▶ Tasks to perform:
a – According to the death detection text, how is the network ring formed?
b – Rewrite the listing from its first line through the line that contains "зависимости от мяса", inclusive, replacing "20Mbps" with "50Mbps" and leaving everything else unchanged.

▶ Provided text:

The present invention is generally related to computer cluster environments, and data and resource management in such environments, and is particularly related to a system and method for use with a data grid cluster to support death detection.
Modern computing systems, particularly those employed by larger organizations and enterprises, continue to increase in size and complexity. Particularly, in areas such as Internet applications, there is an expectation that millions of users should be able to simultaneously access that application, which effectively leads to an exponential increase in the amount of content generated and consumed by users, and transactions involving that content. Such activity also results in a corresponding increase in the number of transaction calls to databases and metadata stores, which have a limited capacity to accommodate that demand.
In order to meet these requirements, a distributed data management and cache service can be run in the application tier so as to run in-process with the application itself, e.g., as part of an application server cluster. However, from time to time, one or more of the server machines in the application server cluster can be shut down, and/or the processes running on top of the server machines can be dysfunctional. There is a need to quickly detect such an event when it happens. This is the general area that embodiments of the invention are intended to address.
In accordance with an embodiment, a system and method is described for use with a data grid cluster to support death detection. A network ring is formed by connecting a plurality of process nodes in the data grid, wherein each node in the network ring watches another node. A death of a first process node in the network ring can be detected by a second process node, when the second process node notices that its connection to the first process node has closed. The first process node then informs other process cluster nodes in the network ring that the first node is dead. In accordance with an embodiment, machine level death detection can also be supported in the data grid cluster by using an Internet Protocol (IP) monitor.
In accordance with an embodiment, as referred to herein a “data grid cluster”, or “data grid”, is a system comprising a plurality of computer servers which work together to manage information and related operations, such as computations, within a distributed or clustered environment. The data grid cluster can be used to manage application objects and data that are shared across the servers. Preferably, a data grid cluster should have low response time, high throughput, predictable scalability, continuous availability and information reliability. As a result of these capabilities, data grid clusters are well suited for use in computational intensive, stateful middle-tier applications. Some examples of data grid clusters, e.g., the Oracle Coherence data grid cluster, can store the information in-memory to achieve higher performance, and can employ redundancy in keeping copies of that information synchronized across multiple servers, thus ensuring resiliency of the system and the availability of the data in the event of server failure. For example, Coherence provides replicated and distributed (partitioned) data management and caching services on top of a reliable, highly scalable peer-to-peer clustering protocol, with no single points of failure, and can automatically and transparently fail over and redistribute its clustered data management services whenever a server becomes inoperative or disconnected from the network.
Death Detection
In accordance with an embodiment, the system employs death detection as a cluster mechanism that can quickly detect whenever a cluster member in a data grid cluster has failed. Failed cluster members can be removed from the cluster, and the remaining cluster members notified about the departed member. By using death detection, a data grid cluster can differentiate between an actual member failure and a temporarily unresponsive member, such as the case when a Java Virtual Machine (JVM) conducts a full garbage collection. Using death detection, the system can achieve (1) instantaneous detection of failed processes; (2) quick death detection of failed machines; (3) minimizing the chance of garbage collection based false positives; and (4) improved cluster stability.

(Stored data entries)
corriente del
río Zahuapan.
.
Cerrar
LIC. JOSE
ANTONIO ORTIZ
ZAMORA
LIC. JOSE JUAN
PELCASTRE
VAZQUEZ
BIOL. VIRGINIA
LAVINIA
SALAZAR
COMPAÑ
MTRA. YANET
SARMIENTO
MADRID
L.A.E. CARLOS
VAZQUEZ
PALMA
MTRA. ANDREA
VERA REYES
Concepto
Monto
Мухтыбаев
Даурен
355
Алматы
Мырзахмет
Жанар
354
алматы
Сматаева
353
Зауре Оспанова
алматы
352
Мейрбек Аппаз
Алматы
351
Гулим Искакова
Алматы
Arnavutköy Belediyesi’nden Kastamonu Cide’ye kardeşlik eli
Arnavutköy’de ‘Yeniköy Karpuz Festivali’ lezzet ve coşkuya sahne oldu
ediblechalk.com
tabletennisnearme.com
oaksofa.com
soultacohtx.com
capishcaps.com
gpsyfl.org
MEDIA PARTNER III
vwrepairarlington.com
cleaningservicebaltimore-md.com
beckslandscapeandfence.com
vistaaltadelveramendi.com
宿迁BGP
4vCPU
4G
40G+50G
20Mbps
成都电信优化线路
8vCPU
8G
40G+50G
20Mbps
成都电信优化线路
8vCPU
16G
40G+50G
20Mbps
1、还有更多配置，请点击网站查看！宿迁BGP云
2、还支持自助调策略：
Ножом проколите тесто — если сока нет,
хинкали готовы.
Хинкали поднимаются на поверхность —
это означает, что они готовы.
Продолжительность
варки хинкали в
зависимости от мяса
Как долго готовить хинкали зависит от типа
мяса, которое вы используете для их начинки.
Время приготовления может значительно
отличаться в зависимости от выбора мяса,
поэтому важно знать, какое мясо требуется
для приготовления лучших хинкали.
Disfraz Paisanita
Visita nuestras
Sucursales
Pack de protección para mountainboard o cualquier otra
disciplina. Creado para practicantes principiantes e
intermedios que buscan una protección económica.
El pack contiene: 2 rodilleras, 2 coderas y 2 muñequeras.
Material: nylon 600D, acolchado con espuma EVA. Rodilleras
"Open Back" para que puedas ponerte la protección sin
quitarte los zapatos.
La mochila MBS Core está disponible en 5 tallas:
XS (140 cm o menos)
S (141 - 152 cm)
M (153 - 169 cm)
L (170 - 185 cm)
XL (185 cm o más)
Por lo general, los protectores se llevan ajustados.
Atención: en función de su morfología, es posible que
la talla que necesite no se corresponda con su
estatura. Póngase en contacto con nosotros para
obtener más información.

▶ Task solutions:
a – It is formed by connecting a plurality of process nodes in the data grid, with each node in the ring watching another node.

b –
corriente del
río Zahuapan.
.
Cerrar
LIC. JOSE
ANTONIO ORTIZ
ZAMORA
LIC. JOSE JUAN
PELCASTRE
VAZQUEZ
BIOL. VIRGINIA
LAVINIA
SALAZAR
COMPAÑ
MTRA. YANET
SARMIENTO
MADRID
L.A.E. CARLOS
VAZQUEZ
PALMA
MTRA. ANDREA
VERA REYES
Concepto
Monto
Мухтыбаев
Даурен
355
Алматы
Мырзахмет
Жанар
354
алматы
Сматаева
353
Зауре Оспанова
алматы
352
Мейрбек Аппаз
Алматы
351
Гулим Искакова
Алматы
Arnavutköy Belediyesi’nden Kastamonu Cide’ye kardeşlik eli
Arnavutköy’de ‘Yeniköy Karpuz Festivali’ lezzet ve coşkuya sahne oldu
ediblechalk.com
tabletennisnearme.com
oaksofa.com
soultacohtx.com
capishcaps.com
gpsyfl.org
MEDIA PARTNER III
vwrepairarlington.com
cleaningservicebaltimore-md.com
beckslandscapeandfence.com
vistaaltadelveramendi.com
宿迁BGP
4vCPU
4G
40G+50G
50Mbps
成都电信优化线路
8vCPU
8G
40G+50G
50Mbps
成都电信优化线路
8vCPU
16G
40G+50G
50Mbps
1、还有更多配置，请点击网站查看！宿迁BGP云
2、还支持自助调策略：
Ножом проколите тесто — если сока нет,
хинкали готовы.
Хинкали поднимаются на поверхность —
это означает, что они готовы.
Продолжительность
варки хинкали в
зависимости от мяса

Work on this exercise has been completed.